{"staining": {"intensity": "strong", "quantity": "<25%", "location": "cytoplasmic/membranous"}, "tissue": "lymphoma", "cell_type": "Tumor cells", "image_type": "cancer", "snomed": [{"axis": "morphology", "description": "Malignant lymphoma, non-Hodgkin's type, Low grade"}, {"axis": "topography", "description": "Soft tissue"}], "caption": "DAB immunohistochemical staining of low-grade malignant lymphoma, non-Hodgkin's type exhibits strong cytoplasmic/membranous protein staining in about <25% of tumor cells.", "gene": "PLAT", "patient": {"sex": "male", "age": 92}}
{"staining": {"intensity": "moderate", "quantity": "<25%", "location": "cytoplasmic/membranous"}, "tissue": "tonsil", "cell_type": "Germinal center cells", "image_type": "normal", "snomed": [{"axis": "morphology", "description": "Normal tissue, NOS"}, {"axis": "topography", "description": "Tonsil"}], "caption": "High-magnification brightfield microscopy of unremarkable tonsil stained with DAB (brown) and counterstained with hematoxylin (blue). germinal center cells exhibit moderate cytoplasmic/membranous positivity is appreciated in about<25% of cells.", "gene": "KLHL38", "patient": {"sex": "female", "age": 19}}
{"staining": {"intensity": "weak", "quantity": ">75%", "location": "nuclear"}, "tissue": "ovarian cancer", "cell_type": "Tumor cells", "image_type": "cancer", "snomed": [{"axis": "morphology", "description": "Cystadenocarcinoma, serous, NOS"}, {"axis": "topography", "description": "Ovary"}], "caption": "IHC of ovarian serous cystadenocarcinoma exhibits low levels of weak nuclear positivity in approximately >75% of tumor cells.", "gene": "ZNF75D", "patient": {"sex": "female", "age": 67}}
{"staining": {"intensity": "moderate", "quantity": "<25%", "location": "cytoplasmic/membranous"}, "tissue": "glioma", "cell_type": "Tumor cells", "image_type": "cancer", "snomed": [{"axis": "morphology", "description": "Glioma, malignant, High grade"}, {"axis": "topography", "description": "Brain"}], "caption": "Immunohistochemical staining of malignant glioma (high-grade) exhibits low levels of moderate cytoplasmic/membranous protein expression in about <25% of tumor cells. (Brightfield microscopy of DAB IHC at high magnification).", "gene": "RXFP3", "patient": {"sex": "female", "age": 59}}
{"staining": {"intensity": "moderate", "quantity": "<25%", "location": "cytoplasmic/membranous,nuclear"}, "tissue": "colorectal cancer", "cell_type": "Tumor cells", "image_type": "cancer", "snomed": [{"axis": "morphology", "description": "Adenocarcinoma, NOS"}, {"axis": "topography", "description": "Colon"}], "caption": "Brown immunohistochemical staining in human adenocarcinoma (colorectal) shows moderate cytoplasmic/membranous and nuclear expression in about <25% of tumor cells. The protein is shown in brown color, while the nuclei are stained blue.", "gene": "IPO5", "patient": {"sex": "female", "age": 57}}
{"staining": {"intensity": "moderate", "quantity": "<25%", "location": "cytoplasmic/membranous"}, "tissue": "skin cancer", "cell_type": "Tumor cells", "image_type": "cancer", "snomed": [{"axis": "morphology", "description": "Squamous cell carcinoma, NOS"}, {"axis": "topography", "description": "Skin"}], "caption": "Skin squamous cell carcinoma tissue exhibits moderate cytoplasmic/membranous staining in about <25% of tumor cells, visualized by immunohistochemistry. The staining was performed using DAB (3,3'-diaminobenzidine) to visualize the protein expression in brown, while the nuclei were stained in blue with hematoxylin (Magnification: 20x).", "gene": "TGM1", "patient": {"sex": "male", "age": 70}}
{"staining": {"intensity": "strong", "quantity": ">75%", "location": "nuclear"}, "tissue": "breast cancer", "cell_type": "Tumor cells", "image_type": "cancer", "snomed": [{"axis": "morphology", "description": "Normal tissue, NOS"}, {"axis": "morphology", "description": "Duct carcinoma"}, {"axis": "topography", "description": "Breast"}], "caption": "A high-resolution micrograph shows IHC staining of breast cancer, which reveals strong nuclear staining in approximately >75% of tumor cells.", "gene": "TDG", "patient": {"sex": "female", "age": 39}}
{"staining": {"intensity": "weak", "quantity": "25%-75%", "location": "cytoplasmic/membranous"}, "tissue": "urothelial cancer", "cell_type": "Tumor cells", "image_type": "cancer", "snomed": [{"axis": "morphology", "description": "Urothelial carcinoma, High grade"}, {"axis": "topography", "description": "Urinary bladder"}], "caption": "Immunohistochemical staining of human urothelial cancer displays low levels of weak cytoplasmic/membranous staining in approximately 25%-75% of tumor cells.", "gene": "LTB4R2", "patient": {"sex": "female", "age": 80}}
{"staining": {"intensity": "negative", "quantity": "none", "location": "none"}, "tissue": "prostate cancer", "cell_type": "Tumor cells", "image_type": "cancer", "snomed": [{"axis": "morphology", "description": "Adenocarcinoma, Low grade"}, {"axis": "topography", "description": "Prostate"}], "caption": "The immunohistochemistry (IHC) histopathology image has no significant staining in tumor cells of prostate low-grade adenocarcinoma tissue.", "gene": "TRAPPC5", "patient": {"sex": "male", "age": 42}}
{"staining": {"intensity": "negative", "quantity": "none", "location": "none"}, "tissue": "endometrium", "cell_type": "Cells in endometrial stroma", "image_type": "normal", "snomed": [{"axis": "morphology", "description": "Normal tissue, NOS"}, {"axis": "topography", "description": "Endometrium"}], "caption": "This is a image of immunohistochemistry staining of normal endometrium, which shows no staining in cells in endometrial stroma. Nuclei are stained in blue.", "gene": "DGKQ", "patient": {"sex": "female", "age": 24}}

◇ ◇ ◇ ◇ ◇

> _Task directions_
Output each entry exactly. Leave none out.

> _Response for this exercise_
{"staining": {"intensity": "strong", "quantity": "<25%", "location": "cytoplasmic/membranous"}, "tissue": "lymphoma", "cell_type": "Tumor cells", "image_type": "cancer", "snomed": [{"axis": "morphology", "description": "Malignant lymphoma, non-Hodgkin's type, Low grade"}, {"axis": "topography", "description": "Soft tissue"}], "caption": "DAB immunohistochemical staining of low-grade malignant lymphoma, non-Hodgkin's type exhibits strong cytoplasmic/membranous protein staining in about <25% of tumor cells.", "gene": "PLAT", "patient": {"sex": "male", "age": 92}}
{"staining": {"intensity": "moderate", "quantity": "<25%", "location": "cytoplasmic/membranous"}, "tissue": "tonsil", "cell_type": "Germinal center cells", "image_type": "normal", "snomed": [{"axis": "morphology", "description": "Normal tissue, NOS"}, {"axis": "topography", "description": "Tonsil"}], "caption": "High-magnification brightfield microscopy of unremarkable tonsil stained with DAB (brown) and counterstained with hematoxylin (blue). germinal center cells exhibit moderate cytoplasmic/membranous positivity is appreciated in about<25% of cells.", "gene": "KLHL38", "patient": {"sex": "female", "age": 19}}
{"staining": {"intensity": "weak", "quantity": ">75%", "location": "nuclear"}, "tissue": "ovarian cancer", "cell_type": "Tumor cells", "image_type": "cancer", "snomed": [{"axis": "morphology", "description": "Cystadenocarcinoma, serous, NOS"}, {"axis": "topography", "description": "Ovary"}], "caption": "IHC of ovarian serous cystadenocarcinoma exhibits low levels of weak nuclear positivity in approximately >75% of tumor cells.", "gene": "ZNF75D", "patient": {"sex": "female", "age": 67}}
{"staining": {"intensity": "moderate", "quantity": "<25%", "location": "cytoplasmic/membranous"}, "tissue": "glioma", "cell_type": "Tumor cells", "image_type": "cancer", "snomed": [{"axis": "morphology", "description": "Glioma, malignant, High grade"}, {"axis": "topography", "description": "Brain"}], "caption": "Immunohistochemical staining of malignant glioma (high-grade) exhibits low levels of moderate cytoplasmic/membranous protein expression in about <25% of tumor cells. (Brightfield microscopy of DAB IHC at high magnification).", "gene": "RXFP3", "patient": {"sex": "female", "age": 59}}
{"staining": {"intensity": "moderate", "quantity": "<25%", "location": "cytoplasmic/membranous,nuclear"}, "tissue": "colorectal cancer", "cell_type": "Tumor cells", "image_type": "cancer", "snomed": [{"axis": "morphology", "description": "Adenocarcinoma, NOS"}, {"axis": "topography", "description": "Colon"}], "caption": "Brown immunohistochemical staining in human adenocarcinoma (colorectal) shows moderate cytoplasmic/membranous and nuclear expression in about <25% of tumor cells. The protein is shown in brown color, while the nuclei are stained blue.", "gene": "IPO5", "patient": {"sex": "female", "age": 57}}
{"staining": {"intensity": "moderate", "quantity": "<25%", "location": "cytoplasmic/membranous"}, "tissue": "skin cancer", "cell_type": "Tumor cells", "image_type": "cancer", "snomed": [{"axis": "morphology", "description": "Squamous cell carcinoma, NOS"}, {"axis": "topography", "description": "Skin"}], "caption": "Skin squamous cell carcinoma tissue exhibits moderate cytoplasmic/membranous staining in about <25% of tumor cells, visualized by immunohistochemistry. The staining was performed using DAB (3,3'-diaminobenzidine) to visualize the protein expression in brown, while the nuclei were stained in blue with hematoxylin (Magnification: 20x).", "gene": "TGM1", "patient": {"sex": "male", "age": 70}}
{"staining": {"intensity": "strong", "quantity": ">75%", "location": "nuclear"}, "tissue": "breast cancer", "cell_type": "Tumor cells", "image_type": "cancer", "snomed": [{"axis": "morphology", "description": "Normal tissue, NOS"}, {"axis": "morphology", "description": "Duct carcinoma"}, {"axis": "topography", "description": "Breast"}], "caption": "A high-resolution micrograph shows IHC staining of breast cancer, which reveals strong nuclear staining in approximately >75% of tumor cells.", "gene": "TDG", "patient": {"sex": "female", "age": 39}}
{"staining": {"intensity": "weak", "quantity": "25%-75%", "location": "cytoplasmic/membranous"}, "tissue": "urothelial cancer", "cell_type": "Tumor cells", "image_type": "cancer", "snomed": [{"axis": "morphology", "description": "Urothelial carcinoma, High grade"}, {"axis": "topography", "description": "Urinary bladder"}], "caption": "Immunohistochemical staining of human urothelial cancer displays low levels of weak cytoplasmic/membranous staining in approximately 25%-75% of tumor cells.", "gene": "LTB4R2", "patient": {"sex": "female", "age": 80}}
{"staining": {"intensity": "negative", "quantity": "none", "location": "none"}, "tissue": "prostate cancer", "cell_type": "Tumor cells", "image_type": "cancer", "snomed": [{"axis": "morphology", "description": "Adenocarcinoma, Low grade"}, {"axis": "topography", "description": "Prostate"}], "caption": "The immunohistochemistry (IHC) histopathology image has no significant staining in tumor cells of prostate low-grade adenocarcinoma tissue.", "gene": "TRAPPC5", "patient": {"sex": "male", "age": 42}}
{"staining": {"intensity": "negative", "quantity": "none", "location": "none"}, "tissue": "endometrium", "cell_type": "Cells in endometrial stroma", "image_type": "normal", "snomed": [{"axis": "morphology", "description": "Normal tissue, NOS"}, {"axis": "topography", "description": "Endometrium"}], "caption": "This is a image of immunohistochemistry staining of normal endometrium, which shows no staining in cells in endometrial stroma. Nuclei are stained in blue.", "gene": "DGKQ", "patient": {"sex": "female", "age": 24}}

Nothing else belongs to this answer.